Experience shows that while exhibitions and give-it-a-go days are appealing, and with a bit of effort can attract local media, it takes someone at the club level to be committed to welcoming and mentoring wheelchair users, for a program to flourish. The hardest person to reach is the first wheelchair user, and the brochure outlines all you need to know to get started. Posters and brochures are available from the CCA's Danny Lamoureux.

There's a a lively debate over who should be eligible to compete in a wheelchair at events played under WCF rules. A wide range of people use wheelchairs, from necessity to convenience. With administrative attention focused on Paralympic glory, wheelchair curling is becoming the preserve of the super-fit barely non-ambulant, the "best available athletes" so beloved by organizations such as Canada's 'Own The Podium.'

This troubles long-time Paralympians like GB skip Michael McCreadie, who has witnessed the gradual drift and recent rush towards the super-fit as the only candidates worthy of consideration for national selectors, whose only mandate is winning.
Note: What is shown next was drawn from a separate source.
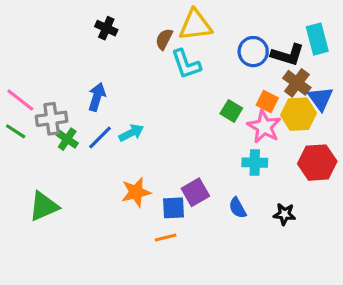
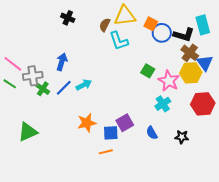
orange square: (267, 102) -> (151, 24), moved
cyan cross: (255, 163) -> (163, 104), turned -35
"It's a question of fairness, of regaining the Paralympic ideal of people across a range of physical abilities being allowed to compete for their country,' McCreadie says. "I see non-paraplegics giving up, or worse not bothering to attempt to compete because they get the message that they have no chance of selection at the highest level."

It is easy to dismiss this argument by assuming high performance competition requires the least disabled qualified athletes. But the inclusivity argument is a politically powerful one. WCF vice-President Kate Caithness told The Vancouver Sun that what sold the International Paralympic Committee on wheelchair curling was its promise of mixed gender teams.
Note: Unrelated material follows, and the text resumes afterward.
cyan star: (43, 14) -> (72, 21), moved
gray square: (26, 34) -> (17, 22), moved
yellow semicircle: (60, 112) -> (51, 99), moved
Should there be, as McCreadie advocates, two categories of players, such that every team includes a member who has a more significant degree of disability than, say, an amputee? Or should the eligibility rules be written so that wheelchair curling becomes a sport for anyone unable to curl without using a wheelchair? The matter will be discussed at the WCF's semi-annual meeting in Aberdeen this December.

My personal opinion is that if Canada's wheelchair curlers were allowed, like their able-bodied counterparts, to choose their own teams and 'win to play,' then there might well be a place for a more severely disabled curler who brings qualities other than physique to the team.

It is interesting to note that the German national team is essentially an athlete organised club side in which their third, Marcus Sieger, has flourished despite a level of disability that would have dismissed him from consideration by Canada's selection system.

Finally I would ask every reader to take a few minutes to discover who their representatives to the WCF Aberdeen meeting are, and ask them to insist that the WCF end its disgraceful exclusion of electric wheelchairs.

[See Agenda item 22 - Should electric wheelchairs be allowed at World Wheelchair Curling Championships? WCF Recommendation: Electric wheelchairs should not be allowed at World Wheelchair Curling Championships or their qualifying events.)

At the 2009 Worlds I asked WCF President Les Harrison why the ban was in place. He referred me to Kate Caithness who said she thought it was because of concerns by the WCF ice-makers, Peter Luk and Jorgen Larsen. When I spoke to Peter and Jorgen they admitted they had no experience of power wheelchairs - good or bad.

Dave Merklinger, manager of Vernon CC and one Canada's premier ice-makers, told me he has had plenty of contact with power chairs and seen no evidence that they damage the ice surface. His view is shared by club ice-makers across Canada.

Curlers using power chairs have more than enough obstacles to overcome without being victimised by discriminatory rules based on impressions rather than evidence. End the ban now.